AltaVista Canada still has the old AltaVista Advanced Search where one can use sort-by to hand rank results for both Canada and World. The undocumented proximity operators work here too – within and before ( <~ to look for a word before another but within 10 words).

By my count AltaVista Canada has indexed 11.4 million pages. This seems low. When Telus was co-owner they claimed at least 14 million in 1999.
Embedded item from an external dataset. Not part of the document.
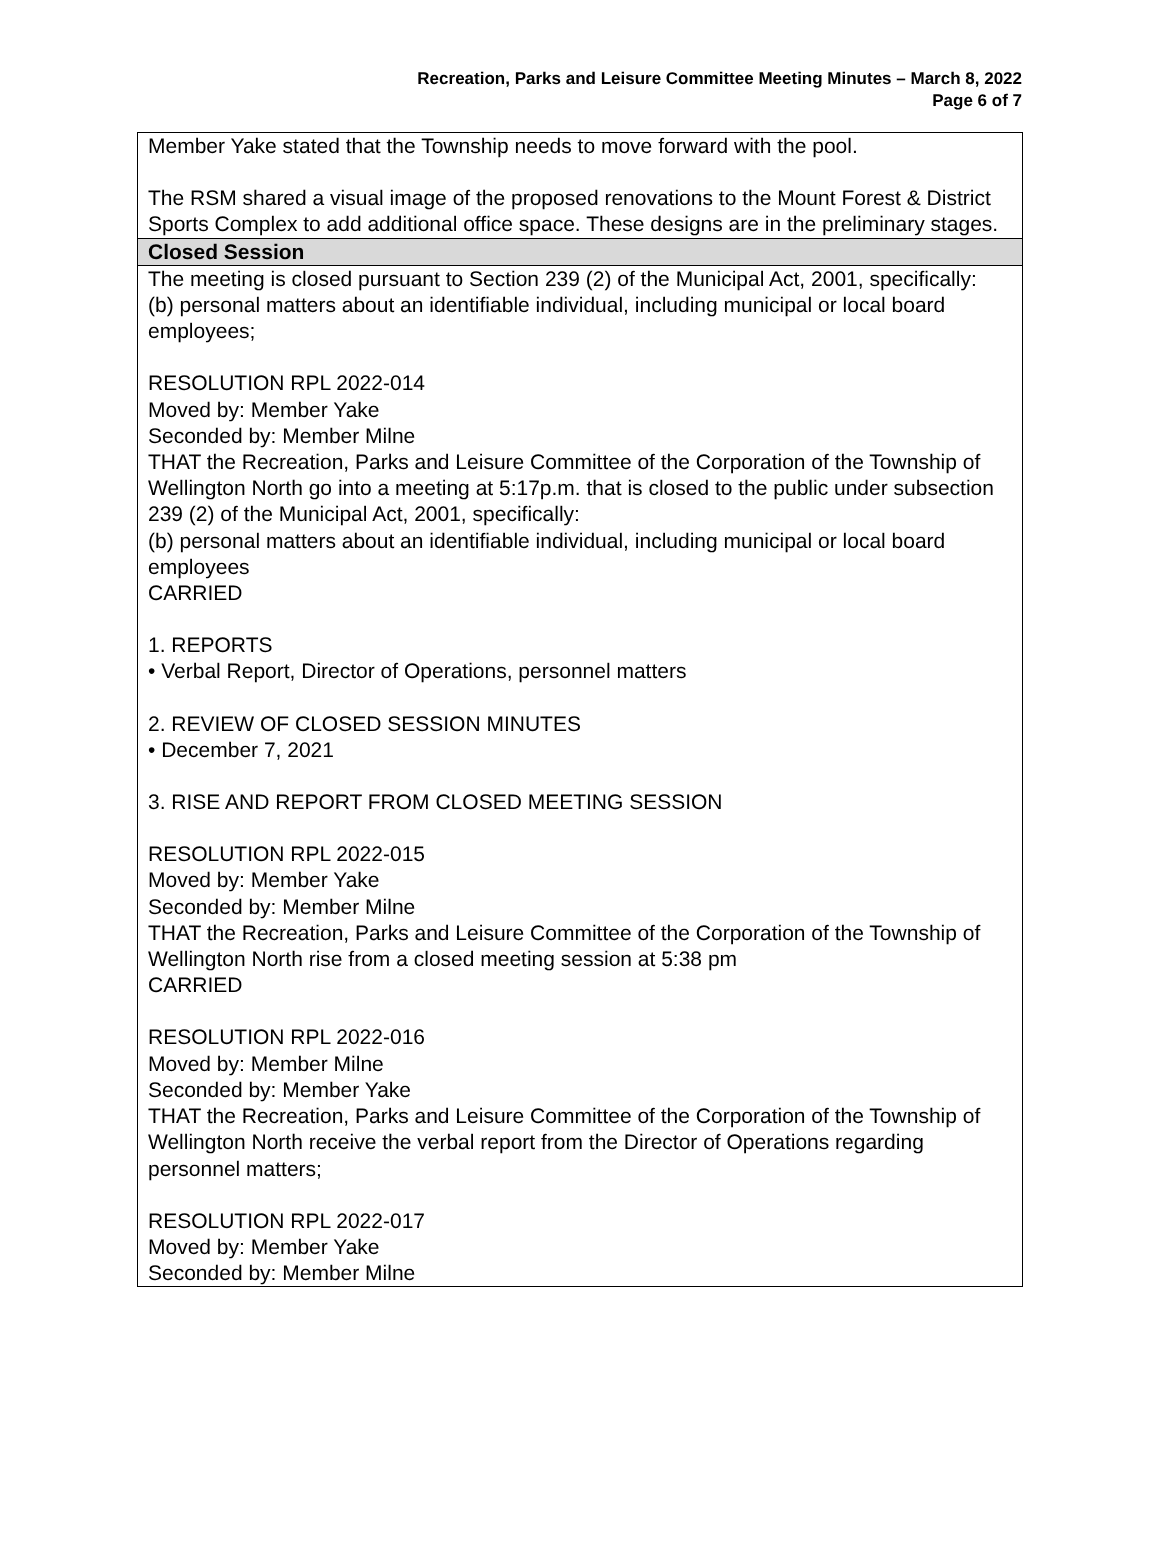Recreation, Parks and Leisure Committee Meeting Minutes – March 8, 2022
Page 6 of 7
| Member Yake stated that the Township needs to move forward with the pool. The RSM shared a visual image of the proposed renovations to the Mount Forest & District Sports Complex to add additional office space. These designs are in the preliminary stages. |
| Closed Session |
| The meeting is closed pursuant to Section 239 (2) of the Municipal Act, 2001, specifically: (b) personal matters about an identifiable individual, including municipal or local board employees; RESOLUTION RPL 2022-014 Moved by: Member Yake Seconded by: Member Milne THAT the Recreation, Parks and Leisure Committee of the Corporation of the Township of Wellington North go into a meeting at 5:17p.m. that is closed to the public under subsection 239 (2) of the Municipal Act, 2001, specifically: (b) personal matters about an identifiable individual, including municipal or local board employees CARRIED 1. REPORTS • Verbal Report, Director of Operations, personnel matters 2. REVIEW OF CLOSED SESSION MINUTES • December 7, 2021 3. RISE AND REPORT FROM CLOSED MEETING SESSION RESOLUTION RPL 2022-015 Moved by: Member Yake Seconded by: Member Milne THAT the Recreation, Parks and Leisure Committee of the Corporation of the Township of Wellington North rise from a closed meeting session at 5:38 pm CARRIED RESOLUTION RPL 2022-016 Moved by: Member Milne Seconded by: Member Yake THAT the Recreation, Parks and Leisure Committee of the Corporation of the Township of Wellington North receive the verbal report from the Director of Operations regarding personnel matters; RESOLUTION RPL 2022-017 Moved by: Member Yake Seconded by: Member Milne |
The breakdown was: .ca 8,278,968 / .com 2,171,775 / .net 401,643 / .org 562,936 / .info 6 / .biz 4

Freshness does not look good either. AltaVista Canada can’t find stories at the Globe and Mail or the National Post on Israel with a last modified date of more than February 3, 2002.

Will AltaVista Survive?

Searchers have been leaving AltaVista in droves. During January Jupiter Media Metrix watched where web searchers searched. Only 5.7% used AltaVista, whereas 24.5% went to Google, and 36.3% used MSN (since searches in the location bar of the IE browser were part of the count, searchers may not have intentionally used MSN). The report has some flaws – specifically it counts unique users rather than real traffic – but the message is clear – AltaVista is slipping. In part this is because Google really is so good, but all the gyrations of the last year, the summer months when they didn’t update the databases, the use of paid listings (Products and Services) and the practice of paid inclusion and the bad press surrounding that – all these factors surely contributed.

Today it is more a niche tool – to be used when we wish to do more complicated boolean constructions or narrow a search by using the proximity operators to find words close together. AltaVista is also the only one to really work with case well. For these reasons, as well as the News search and the multi-media collections, it has a place in our tool kit. This could change if AltaVista fails to keep its databases fresh.

MarkerReference

WebSearchGuide has a Guide to AltaVista and compares its features to other engines on the Search Engine Comparison charts. Click on Tutorials and select Research.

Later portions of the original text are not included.